God's Word For You is a free Bible Study site committed to bringing you studies firmly grounded in the Bible – the Word of God. Holding a reformed, conservative, evangelical perspective this site affirms that God has provided in Jesus Christ his eternal Son, a way of salvation in which we can live in his presence guilt free, acquitted and at peace.

 
 

THE JUDGEMENT DAY

When we read Jesus' parable of the sheep and the goats it disturbs us. It seems to deny that salvation is a gift of God, a result of sheer grace, undetermined by any merit of our own. It seems to make surviving God's judgement dependent on whether or not we have been actively compassionate to people in need.

Why does Jesus say these things?

Because true knowledge of God is never a stand alone mental or verbal affirmation, but involves of necessity a practical acknowledgment of God that translates into life and action. True knowledge of the true God believes:

  • that God has created every human being in his image and, for that reason alone, everyone is special and not to be despised;
  • that God loves all people so much that he sent his Son to bear the death penalty for their sins, and that this also identifies them as special;
  • that 'he who made me in the womb also (made) them',
  • that God affirmed the dignity and importance of human life by himself taking on human life; by becoming one of us, and standing in our place, he outlaws everything that treats human life with contempt, and
  • that he who lavished his love upon us in Christ commands us to pass that love on.

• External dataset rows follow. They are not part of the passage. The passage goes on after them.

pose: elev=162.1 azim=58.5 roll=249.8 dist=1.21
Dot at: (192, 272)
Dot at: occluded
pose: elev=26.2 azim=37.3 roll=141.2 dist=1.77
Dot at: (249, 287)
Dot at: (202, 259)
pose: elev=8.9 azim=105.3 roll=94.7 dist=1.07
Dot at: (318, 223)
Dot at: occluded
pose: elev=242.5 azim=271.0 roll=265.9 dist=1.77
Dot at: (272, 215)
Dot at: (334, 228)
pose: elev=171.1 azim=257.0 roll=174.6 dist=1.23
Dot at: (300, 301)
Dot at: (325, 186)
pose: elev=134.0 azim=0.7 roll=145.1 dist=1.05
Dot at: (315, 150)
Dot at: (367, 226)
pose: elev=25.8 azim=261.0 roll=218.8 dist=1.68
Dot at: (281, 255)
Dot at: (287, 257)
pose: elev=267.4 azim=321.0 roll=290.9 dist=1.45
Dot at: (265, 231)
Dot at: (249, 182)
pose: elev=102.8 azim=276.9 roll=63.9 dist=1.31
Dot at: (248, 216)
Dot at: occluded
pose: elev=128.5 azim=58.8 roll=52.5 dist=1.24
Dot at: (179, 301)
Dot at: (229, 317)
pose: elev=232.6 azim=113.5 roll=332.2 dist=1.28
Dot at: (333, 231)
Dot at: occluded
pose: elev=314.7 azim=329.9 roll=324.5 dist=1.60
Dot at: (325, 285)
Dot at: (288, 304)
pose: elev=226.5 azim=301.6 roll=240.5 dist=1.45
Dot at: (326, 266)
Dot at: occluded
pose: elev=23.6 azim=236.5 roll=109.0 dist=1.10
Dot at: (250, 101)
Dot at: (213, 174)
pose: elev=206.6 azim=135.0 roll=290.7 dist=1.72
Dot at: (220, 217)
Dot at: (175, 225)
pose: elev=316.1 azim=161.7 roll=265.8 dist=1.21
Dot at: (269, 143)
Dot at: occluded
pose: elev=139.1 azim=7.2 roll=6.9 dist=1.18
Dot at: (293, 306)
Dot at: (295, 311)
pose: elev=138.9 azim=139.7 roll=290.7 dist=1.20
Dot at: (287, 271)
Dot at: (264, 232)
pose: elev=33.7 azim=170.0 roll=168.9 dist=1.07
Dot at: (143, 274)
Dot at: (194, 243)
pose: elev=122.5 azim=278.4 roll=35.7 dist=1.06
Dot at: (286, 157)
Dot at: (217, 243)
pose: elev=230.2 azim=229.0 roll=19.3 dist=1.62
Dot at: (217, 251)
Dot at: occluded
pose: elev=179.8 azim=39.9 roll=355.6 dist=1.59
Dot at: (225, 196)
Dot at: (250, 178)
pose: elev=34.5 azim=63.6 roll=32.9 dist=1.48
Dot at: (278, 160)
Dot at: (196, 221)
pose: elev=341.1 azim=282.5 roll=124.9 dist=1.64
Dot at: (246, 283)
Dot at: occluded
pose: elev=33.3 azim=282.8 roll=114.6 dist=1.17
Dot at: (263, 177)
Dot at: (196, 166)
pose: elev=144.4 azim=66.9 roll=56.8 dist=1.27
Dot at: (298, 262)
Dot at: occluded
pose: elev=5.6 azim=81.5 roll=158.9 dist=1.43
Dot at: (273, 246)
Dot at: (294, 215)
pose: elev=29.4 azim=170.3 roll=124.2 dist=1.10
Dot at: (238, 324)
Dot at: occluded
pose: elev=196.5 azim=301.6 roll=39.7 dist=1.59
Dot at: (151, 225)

Simply put, the person who knows God by knowing Christ cannot walk by on the other side ... God's love constrains him to be actively loving, actively compassionate.

There is an inescapable practical connection here: that if a person does not practice compassion, he does not know God's love. If he does not know God's love, he does not know God. If he does not know God, he is not saved, because to know God is to know salvation. To thus know God is to have eternal life, and to have passed beyond the reach of God's judgement.

There is another foundational connection here that we must not overlook: that rejection of God, refusal to acknowledge the one true God, ultimately results in a reduction in positive social action and an increase in social injustice. This is evident in both biblical and secular history: where God is rejected the sanctity of human life is eroded. Human life becomes cheap, abuse of humans increases, human suffering increases. And the judgement of God becomes inevitable. 

In this chapter in Matthew three of Jesus' parables are recorded:

The parable of the wise and foolish virgins, in which the cutting line is found in verse 12: 'I tell you the truth, I don't know you'. Here we are urgently reminded that there is such a thing as superficial, and therefore invalid, knowledge of God, that does not translate into appropriate action. 

The parable of the talents, in which we are assessed by how we value and handle the knowledge of God given to us.

And this parable of the sheep and goats, in which the practical expression of our knowledge of God validates or invalidates the integrity of our claim to know him.

Each of these parables confronts us with the judgement day. Each results in a separation, a judgement. In each that judgement, that separation, is intimately connected with knowing and acknowledging God and being known and acknowledged by him.

Scriptures: Matthew 25:31-46; Genesis 9:6; Matthew 5:21-22; John 3:16; Romans 14:15; John 1:14; 1 Timothy 3:16; Job 31:14; Matthew 5:43-48; 1 John 4:7-12; Luke 10:25:37; John 17:3; 3:18; 5:24; Micah 6:8; John 2:22-23; Matthew 7:21-23.